M Street is 6 lanes of high-volume, fast-moving construction, industrial, and commuter traffic separating the DOT headquarters building from the Navy Yard metro station and 99.9% of all restaurants and shops in the vicinity. Street blocks are long, and crosswalks are few and far between. The wait for pedestrians to get a signal to cross is long, and the time they have to cross when they get a signal is very short. Harried drivers sometimes turn rapidly in front of pedestrians in crosswalks while pedestrians have the cross signal but drivers also have green. Nearly all vehicles on M street are moving much too fast to slow and stop in time if/when a pedestrian does inadvertently step in front of them. It's a simple mobility-benefit/safety-cost tradeoff, which appears to me much too heavily biased towards mobility and against safety. Some potential mitigation strategies: (1) reduce speed limit on M St; (2) prevent turns on to or off of M St while a pedestrian crosswalk signal is on; (3) provide pedestrian crosswalks and/or tunnels across M St to separate pedestrian and vehicle traffic; (4) provide immediate pedestrian cross signals when the request button is pressed; (5) enforce laws on the books for both drivers and pedestrians; (6) accelerate deployment of technologies to allow all vehicle drivers, pedestrians, and bicyclists to detect imminent collision threats and respond accordingly, e.g., using otherwise distracting electronic devices such as smart phones to do the sensing and warning applications automatically.

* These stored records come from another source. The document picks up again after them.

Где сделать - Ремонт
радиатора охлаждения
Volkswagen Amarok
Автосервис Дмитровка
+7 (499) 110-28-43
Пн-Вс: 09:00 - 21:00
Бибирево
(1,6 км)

I read through many various ideas for solving the safety issues. It seems that almost all ideas involves a lot of times, costs, and resources. Being a simple person, lets look this way - whenever an accident between a pedestrian and a vehicle happens, who get hurt the most? Obviously, the pedestrian - no matter whose fault is it. I think that no matter how hard we try to improve the pedestrain safety, the pedistrains always end up being victims. Hence, the pedistrains need to be more cautious -

- stop texting
- look both sides of street
- if you see a car coming and you aren't sure, stay put.
- if you see a car waiting to move and you aren't sure, stay put.
- IMPORTANT TIP - if a car is waiting at light or parking with a driver inside, make sure to get eye contacts and gesture to ask if you can walk on. WAIT WAIT for the driver to respond with a gesture that you can walk on. Again, if you aren't sure or the driver doesn't respond, stay put!

I think that these safety tips are a good way to protect yourself, and they involves no additional resource.

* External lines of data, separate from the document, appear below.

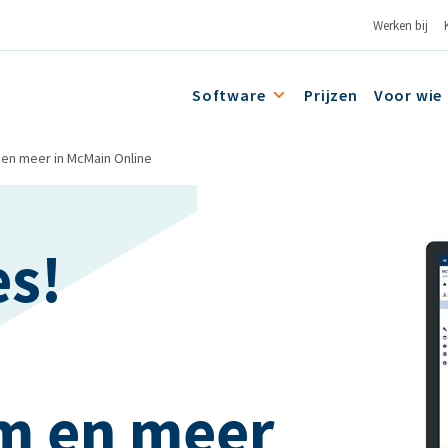
Werken bij
Software
Prijzen
Voor wie
en meer in McMain Online
es!
m en meer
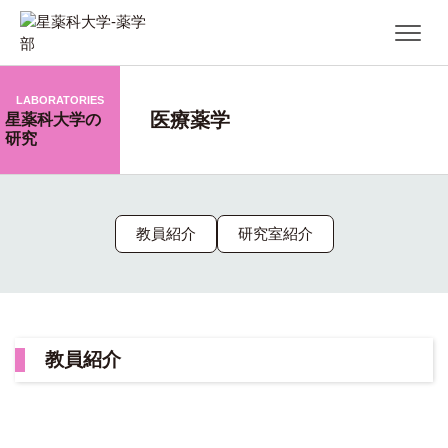
LABORATORIES
医療薬学
星薬科大学の
研究
教員紹介
研究室紹介
教員紹介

I'm surprised that the DOT's are still finding themselves so interested in Public Relations instead of focusing directly on their businesses

If you would like your community livability initiative to succeed, then more attention must be paid to pedestrian safety, especially with the design and location.
it is actually more cost effective. After all, safety is always DOT's top priority, right?